— PROBLEM REQUIREMENTS —
Please copy out every line below that contains the word "median". Case counts, so skip lines where it appears with different capitalization.

— LISTED ENTRIES —

☆ ☆ ☆

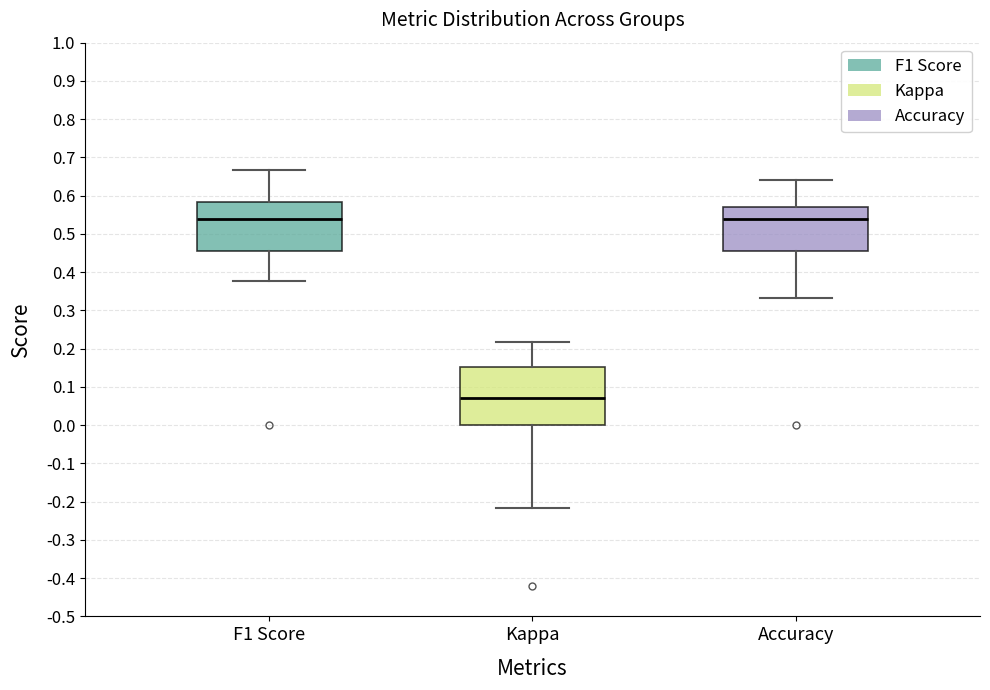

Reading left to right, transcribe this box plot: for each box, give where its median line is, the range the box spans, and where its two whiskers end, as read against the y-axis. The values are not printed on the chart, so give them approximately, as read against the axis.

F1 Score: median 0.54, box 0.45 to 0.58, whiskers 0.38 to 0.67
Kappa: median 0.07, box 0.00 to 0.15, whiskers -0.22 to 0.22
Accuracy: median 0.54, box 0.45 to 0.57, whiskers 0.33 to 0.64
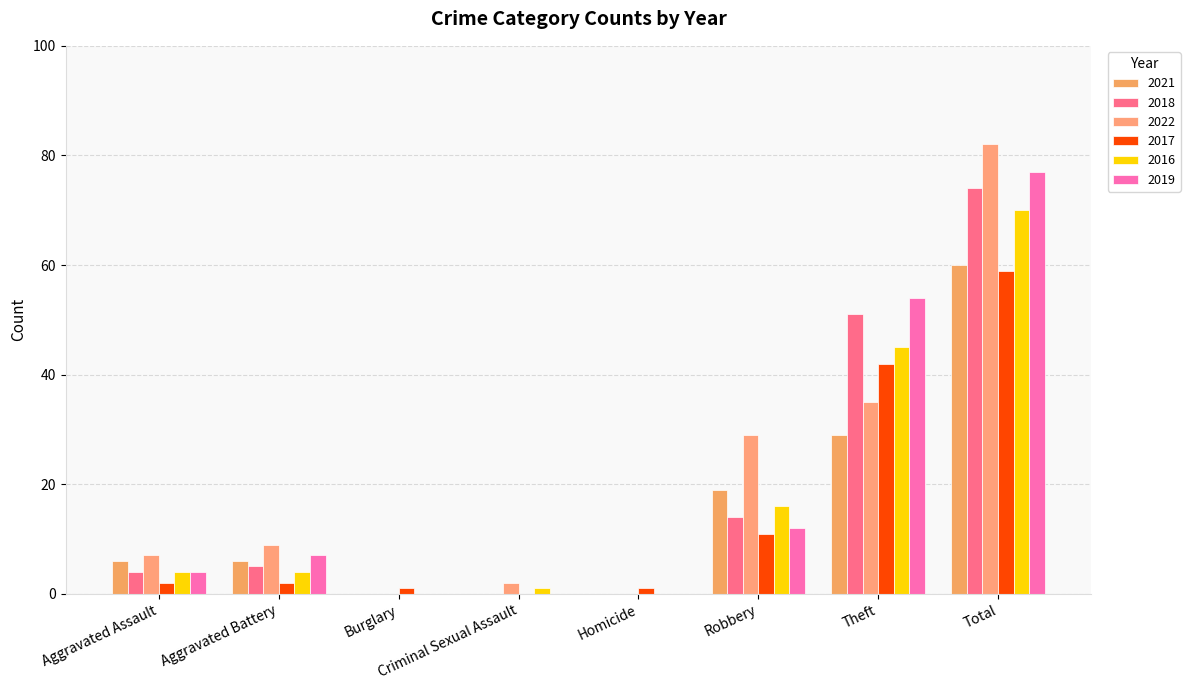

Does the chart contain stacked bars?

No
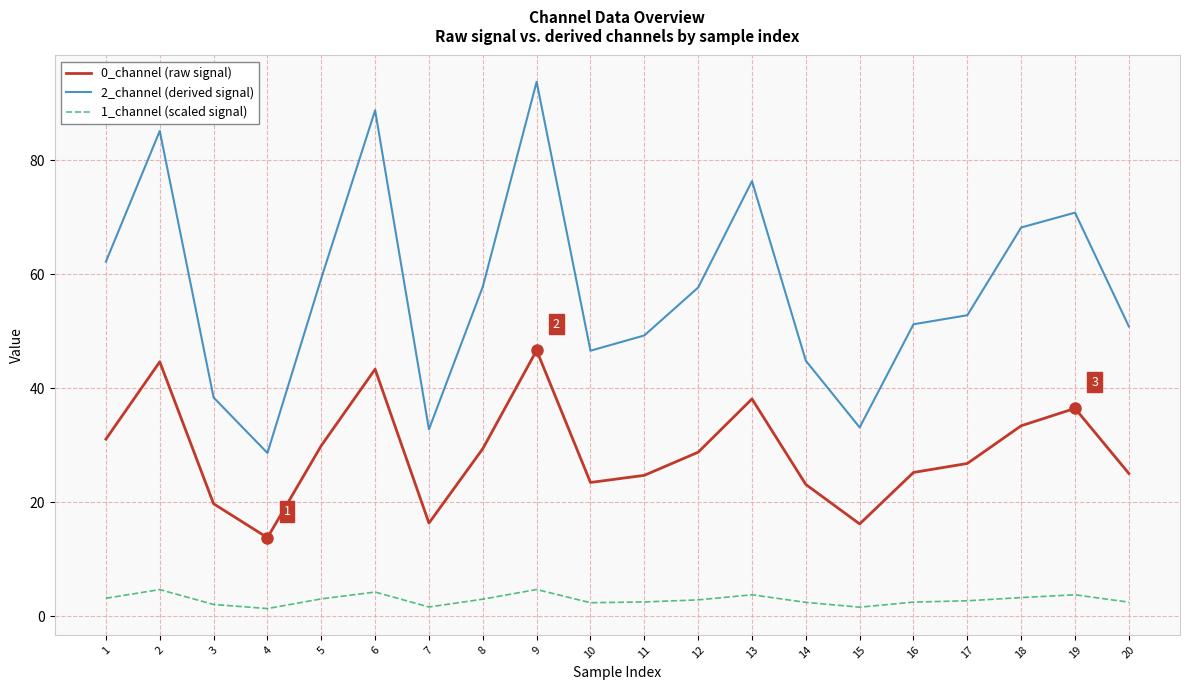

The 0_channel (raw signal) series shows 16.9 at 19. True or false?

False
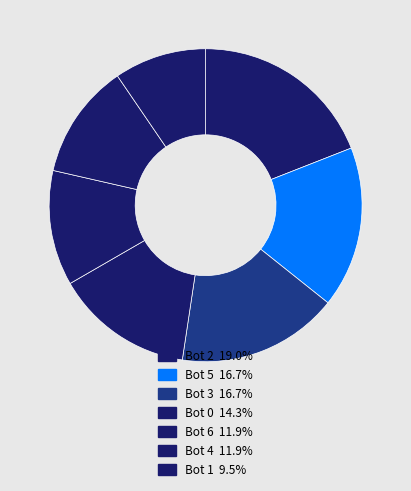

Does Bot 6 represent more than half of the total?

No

☆ ☆ ☆

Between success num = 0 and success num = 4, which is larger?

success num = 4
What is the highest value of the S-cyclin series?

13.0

☆ ☆ ☆

— SOLUTION —
Reading left to right, transcribe this box plot: for each box, give where its median line is, the range the box spans, and where its two whiskers end, as read against the y-axis. The values are not printed on the chart, so give them approximately, as read against the axis.
F1 Score: median 0.54, box 0.45 to 0.58, whiskers 0.38 to 0.67
Kappa: median 0.07, box 0.00 to 0.15, whiskers -0.22 to 0.22
Accuracy: median 0.54, box 0.45 to 0.57, whiskers 0.33 to 0.64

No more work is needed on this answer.